Jharkhand power project to be delayed over NTPC-CIL differences
31 August 2010
The dispute over shifting the site of National Thermal Power Corp's proposed 1980 MW power plant in Jharkhand's North Karanpura area will take another two to three months to resolve due to objections raised by the NTPC board, says a report. The ministries of coal and power were expected to take a decision on the new project site by the end of August.
The project was stalled after the ministry of coal found that the proposed plant in Chhapra district was in a coal-bearing area with reserves of over six billion tonnes. ''We are not ready to shift the site of our proposed power plant,'' an unnamed NTPC official told DNA newspaper. A coal ministry official confirmed NTPC is objecting to the proposed new sites for the power plant, according to the report.
''We want a win-win situation for both NTPC and Coal India Ltd. If NTPC builds a power plant over that site, CIL will lose huge coal reserves. We hope the issue would be resolved in the coming months,'' said the coal ministry official.
The project, spread over 2,500 acres and with an estimated investment of more than Rs8,000 crore, was planned nine years ago, but it could not take off due to the carving out of a separate Jharkhand state from Bihar.
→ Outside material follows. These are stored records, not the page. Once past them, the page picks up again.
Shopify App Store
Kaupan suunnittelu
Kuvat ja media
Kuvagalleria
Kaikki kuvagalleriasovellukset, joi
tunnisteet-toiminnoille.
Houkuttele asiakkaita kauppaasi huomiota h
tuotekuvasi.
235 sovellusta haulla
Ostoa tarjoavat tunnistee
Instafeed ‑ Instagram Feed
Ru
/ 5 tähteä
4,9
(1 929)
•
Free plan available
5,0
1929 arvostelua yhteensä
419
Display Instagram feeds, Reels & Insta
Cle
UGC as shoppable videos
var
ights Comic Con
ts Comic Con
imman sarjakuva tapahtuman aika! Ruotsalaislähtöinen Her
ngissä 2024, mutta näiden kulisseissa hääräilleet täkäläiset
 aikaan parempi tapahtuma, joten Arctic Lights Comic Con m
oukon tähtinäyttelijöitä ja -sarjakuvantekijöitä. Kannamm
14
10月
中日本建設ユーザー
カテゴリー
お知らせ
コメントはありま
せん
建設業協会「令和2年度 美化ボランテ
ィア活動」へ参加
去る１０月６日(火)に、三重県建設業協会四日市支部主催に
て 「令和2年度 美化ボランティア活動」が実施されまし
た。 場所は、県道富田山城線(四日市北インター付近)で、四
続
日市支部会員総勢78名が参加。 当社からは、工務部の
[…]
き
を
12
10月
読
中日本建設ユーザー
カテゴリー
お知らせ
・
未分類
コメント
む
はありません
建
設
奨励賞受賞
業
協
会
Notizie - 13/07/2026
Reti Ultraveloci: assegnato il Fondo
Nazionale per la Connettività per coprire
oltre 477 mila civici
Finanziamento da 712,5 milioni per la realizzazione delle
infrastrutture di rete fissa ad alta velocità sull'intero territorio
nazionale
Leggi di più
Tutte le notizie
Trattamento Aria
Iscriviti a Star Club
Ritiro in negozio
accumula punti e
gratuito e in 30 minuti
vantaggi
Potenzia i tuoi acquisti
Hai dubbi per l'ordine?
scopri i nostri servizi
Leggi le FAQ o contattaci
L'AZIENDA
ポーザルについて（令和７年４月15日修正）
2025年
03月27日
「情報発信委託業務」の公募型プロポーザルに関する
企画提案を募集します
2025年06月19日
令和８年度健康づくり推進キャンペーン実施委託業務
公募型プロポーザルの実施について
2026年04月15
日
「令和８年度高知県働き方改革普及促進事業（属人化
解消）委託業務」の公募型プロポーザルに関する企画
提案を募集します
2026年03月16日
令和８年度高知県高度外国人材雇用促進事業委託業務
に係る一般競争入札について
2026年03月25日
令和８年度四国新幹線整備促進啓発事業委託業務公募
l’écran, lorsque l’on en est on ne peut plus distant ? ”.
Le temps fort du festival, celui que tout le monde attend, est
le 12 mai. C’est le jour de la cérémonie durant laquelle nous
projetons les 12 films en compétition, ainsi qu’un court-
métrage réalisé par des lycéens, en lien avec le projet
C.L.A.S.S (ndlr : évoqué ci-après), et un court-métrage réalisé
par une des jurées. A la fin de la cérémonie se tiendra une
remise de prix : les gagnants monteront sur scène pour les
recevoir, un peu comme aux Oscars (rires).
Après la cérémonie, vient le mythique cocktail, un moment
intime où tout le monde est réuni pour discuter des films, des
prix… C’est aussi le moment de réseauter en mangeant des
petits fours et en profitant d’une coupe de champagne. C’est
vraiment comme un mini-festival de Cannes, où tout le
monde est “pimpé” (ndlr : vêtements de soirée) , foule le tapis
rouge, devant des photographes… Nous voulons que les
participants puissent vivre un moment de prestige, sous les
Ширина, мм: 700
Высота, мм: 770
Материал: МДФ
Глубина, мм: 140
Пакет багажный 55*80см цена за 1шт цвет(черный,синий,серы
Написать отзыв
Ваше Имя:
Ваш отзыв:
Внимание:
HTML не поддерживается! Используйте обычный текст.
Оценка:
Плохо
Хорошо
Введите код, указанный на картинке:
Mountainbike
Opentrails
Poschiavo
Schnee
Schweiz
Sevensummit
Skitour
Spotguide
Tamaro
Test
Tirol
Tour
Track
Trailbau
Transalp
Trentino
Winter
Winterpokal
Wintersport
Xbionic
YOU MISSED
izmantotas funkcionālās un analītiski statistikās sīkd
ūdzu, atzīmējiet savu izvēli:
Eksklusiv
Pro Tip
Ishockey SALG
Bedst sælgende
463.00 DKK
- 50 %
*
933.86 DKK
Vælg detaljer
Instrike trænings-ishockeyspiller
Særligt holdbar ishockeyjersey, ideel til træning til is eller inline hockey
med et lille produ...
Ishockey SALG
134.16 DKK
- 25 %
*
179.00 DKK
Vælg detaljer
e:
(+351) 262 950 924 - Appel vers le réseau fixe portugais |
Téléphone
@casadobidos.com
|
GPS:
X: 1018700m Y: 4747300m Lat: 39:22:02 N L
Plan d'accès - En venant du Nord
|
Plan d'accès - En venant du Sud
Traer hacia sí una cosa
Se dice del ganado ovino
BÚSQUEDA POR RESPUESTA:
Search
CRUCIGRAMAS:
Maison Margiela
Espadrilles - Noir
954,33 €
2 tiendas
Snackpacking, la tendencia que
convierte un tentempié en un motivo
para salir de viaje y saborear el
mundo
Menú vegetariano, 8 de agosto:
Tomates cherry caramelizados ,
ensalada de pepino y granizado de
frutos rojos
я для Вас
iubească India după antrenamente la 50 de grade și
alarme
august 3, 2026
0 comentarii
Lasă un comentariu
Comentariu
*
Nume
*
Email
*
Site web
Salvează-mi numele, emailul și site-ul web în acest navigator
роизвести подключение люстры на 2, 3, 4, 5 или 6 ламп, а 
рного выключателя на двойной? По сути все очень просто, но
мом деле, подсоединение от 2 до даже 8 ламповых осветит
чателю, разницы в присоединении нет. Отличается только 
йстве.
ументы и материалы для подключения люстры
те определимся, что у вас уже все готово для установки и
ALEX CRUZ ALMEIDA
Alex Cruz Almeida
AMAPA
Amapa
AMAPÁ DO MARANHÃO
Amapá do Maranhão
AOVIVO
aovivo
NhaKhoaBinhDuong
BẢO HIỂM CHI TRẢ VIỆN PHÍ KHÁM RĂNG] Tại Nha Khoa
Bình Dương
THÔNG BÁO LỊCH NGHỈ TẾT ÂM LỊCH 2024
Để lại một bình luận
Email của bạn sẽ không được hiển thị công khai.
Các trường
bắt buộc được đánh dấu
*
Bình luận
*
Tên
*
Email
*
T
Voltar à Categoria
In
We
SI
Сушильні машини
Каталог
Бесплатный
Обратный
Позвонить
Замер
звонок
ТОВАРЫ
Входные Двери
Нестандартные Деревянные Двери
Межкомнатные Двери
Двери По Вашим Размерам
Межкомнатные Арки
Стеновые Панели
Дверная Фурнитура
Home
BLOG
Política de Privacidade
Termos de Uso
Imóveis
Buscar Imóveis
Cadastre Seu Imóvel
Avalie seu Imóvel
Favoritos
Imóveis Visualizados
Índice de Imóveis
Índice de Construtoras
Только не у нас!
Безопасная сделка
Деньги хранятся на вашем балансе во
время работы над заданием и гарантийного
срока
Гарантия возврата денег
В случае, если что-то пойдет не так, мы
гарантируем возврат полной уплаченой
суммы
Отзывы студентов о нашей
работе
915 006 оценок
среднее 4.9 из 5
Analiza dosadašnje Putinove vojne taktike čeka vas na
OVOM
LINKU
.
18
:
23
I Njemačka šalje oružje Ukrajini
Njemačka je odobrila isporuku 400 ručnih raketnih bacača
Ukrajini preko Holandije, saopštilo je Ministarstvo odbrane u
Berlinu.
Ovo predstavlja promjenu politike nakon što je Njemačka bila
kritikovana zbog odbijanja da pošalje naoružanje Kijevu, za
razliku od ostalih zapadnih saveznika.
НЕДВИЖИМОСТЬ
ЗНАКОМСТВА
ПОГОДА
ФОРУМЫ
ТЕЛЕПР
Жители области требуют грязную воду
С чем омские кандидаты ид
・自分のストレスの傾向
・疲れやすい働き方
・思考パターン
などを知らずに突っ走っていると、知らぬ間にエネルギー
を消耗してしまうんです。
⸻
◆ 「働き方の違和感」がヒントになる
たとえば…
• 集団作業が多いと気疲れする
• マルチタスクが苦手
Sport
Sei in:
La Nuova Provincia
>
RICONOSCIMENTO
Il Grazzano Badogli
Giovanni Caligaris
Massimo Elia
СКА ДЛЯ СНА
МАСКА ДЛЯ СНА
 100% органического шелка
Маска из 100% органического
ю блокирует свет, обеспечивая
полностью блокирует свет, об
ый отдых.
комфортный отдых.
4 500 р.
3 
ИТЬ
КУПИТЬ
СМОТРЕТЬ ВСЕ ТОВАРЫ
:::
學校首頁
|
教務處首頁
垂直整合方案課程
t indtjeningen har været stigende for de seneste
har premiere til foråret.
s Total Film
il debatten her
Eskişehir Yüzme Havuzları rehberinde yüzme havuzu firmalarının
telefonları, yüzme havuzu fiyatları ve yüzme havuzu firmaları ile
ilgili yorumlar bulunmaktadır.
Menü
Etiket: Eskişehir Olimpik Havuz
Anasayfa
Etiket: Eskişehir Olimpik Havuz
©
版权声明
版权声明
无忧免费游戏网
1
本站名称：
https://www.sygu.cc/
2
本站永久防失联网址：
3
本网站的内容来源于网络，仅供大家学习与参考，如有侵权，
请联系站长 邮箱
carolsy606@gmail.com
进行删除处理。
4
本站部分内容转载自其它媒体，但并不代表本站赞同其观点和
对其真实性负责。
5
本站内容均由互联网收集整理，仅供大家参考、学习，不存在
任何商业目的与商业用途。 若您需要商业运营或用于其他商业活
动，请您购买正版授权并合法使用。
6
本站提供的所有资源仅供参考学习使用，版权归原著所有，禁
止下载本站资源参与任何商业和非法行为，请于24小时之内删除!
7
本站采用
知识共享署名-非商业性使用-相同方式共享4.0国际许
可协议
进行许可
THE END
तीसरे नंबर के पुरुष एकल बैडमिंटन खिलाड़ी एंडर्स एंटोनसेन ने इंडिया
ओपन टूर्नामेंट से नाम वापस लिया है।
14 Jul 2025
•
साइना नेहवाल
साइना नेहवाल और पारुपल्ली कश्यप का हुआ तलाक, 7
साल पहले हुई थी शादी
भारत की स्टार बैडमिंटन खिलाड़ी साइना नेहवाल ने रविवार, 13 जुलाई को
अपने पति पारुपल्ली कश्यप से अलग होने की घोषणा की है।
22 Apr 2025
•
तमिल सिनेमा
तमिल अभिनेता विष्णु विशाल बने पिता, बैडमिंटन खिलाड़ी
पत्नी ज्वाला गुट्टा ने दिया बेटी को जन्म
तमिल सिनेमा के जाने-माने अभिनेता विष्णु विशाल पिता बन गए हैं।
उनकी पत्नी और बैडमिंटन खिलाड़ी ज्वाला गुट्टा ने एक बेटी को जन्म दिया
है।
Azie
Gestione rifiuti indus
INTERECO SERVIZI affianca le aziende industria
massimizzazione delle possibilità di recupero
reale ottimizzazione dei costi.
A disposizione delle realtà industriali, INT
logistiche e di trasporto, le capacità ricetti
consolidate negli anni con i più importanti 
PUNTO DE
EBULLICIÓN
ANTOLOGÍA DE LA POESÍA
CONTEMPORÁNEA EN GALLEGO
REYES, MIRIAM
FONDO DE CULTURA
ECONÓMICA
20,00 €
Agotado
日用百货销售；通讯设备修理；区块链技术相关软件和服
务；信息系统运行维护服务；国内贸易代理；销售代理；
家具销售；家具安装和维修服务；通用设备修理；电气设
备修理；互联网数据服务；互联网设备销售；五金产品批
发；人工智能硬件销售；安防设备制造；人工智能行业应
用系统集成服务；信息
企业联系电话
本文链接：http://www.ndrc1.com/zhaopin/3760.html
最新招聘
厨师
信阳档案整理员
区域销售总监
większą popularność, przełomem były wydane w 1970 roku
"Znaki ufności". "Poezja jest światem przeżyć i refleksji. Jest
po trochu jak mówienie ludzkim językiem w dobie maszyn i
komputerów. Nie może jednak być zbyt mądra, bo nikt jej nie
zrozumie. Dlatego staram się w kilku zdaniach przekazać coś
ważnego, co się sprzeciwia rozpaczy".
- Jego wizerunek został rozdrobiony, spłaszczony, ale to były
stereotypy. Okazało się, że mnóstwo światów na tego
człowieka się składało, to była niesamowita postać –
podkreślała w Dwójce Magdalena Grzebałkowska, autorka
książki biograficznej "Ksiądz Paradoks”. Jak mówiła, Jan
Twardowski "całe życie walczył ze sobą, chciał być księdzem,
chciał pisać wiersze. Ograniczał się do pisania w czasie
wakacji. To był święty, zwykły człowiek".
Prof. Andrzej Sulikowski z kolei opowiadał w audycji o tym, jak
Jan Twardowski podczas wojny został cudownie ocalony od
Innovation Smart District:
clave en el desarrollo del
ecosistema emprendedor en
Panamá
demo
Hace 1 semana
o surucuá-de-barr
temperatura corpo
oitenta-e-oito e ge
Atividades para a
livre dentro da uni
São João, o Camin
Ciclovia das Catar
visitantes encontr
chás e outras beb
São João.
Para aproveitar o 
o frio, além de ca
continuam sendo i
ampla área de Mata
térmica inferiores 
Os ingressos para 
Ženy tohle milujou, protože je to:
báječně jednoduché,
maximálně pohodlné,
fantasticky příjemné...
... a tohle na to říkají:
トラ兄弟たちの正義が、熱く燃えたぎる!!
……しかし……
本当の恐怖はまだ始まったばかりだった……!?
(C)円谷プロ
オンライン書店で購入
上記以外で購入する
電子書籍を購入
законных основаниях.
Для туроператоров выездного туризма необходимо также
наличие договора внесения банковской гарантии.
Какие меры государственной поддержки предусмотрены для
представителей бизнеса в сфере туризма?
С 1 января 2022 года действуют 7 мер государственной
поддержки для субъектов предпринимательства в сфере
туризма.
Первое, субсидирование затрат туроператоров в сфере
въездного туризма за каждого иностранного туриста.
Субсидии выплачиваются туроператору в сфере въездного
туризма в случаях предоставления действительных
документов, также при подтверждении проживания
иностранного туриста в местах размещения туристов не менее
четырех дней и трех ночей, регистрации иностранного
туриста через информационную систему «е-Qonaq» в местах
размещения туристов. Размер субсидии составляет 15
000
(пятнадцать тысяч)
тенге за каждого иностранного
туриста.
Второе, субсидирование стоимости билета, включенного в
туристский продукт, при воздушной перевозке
Following this, a Rs1,500-crore debt committed to the project by the Japan Bank for International Cooperation was cancelled.
In 2008, the ministry of coal objected to the project after Coal India Ltd said the project would block excavation of 6 billion tonnes of coal reserves that were discovered under the project site. In February this year, an inter-ministerial meeting between the ministries of coal and power, with representations from NTPC and Coal India had proposed alternate sites for the power project.
While NTPC had asked for some time to consider the proposal of shifting its power plant to the new site, off late the company board has taken a tough stance against the proposal.
The North Karanpura coalfield is spread over 1,230 square km and has proven reserves of 14 billion tonnes.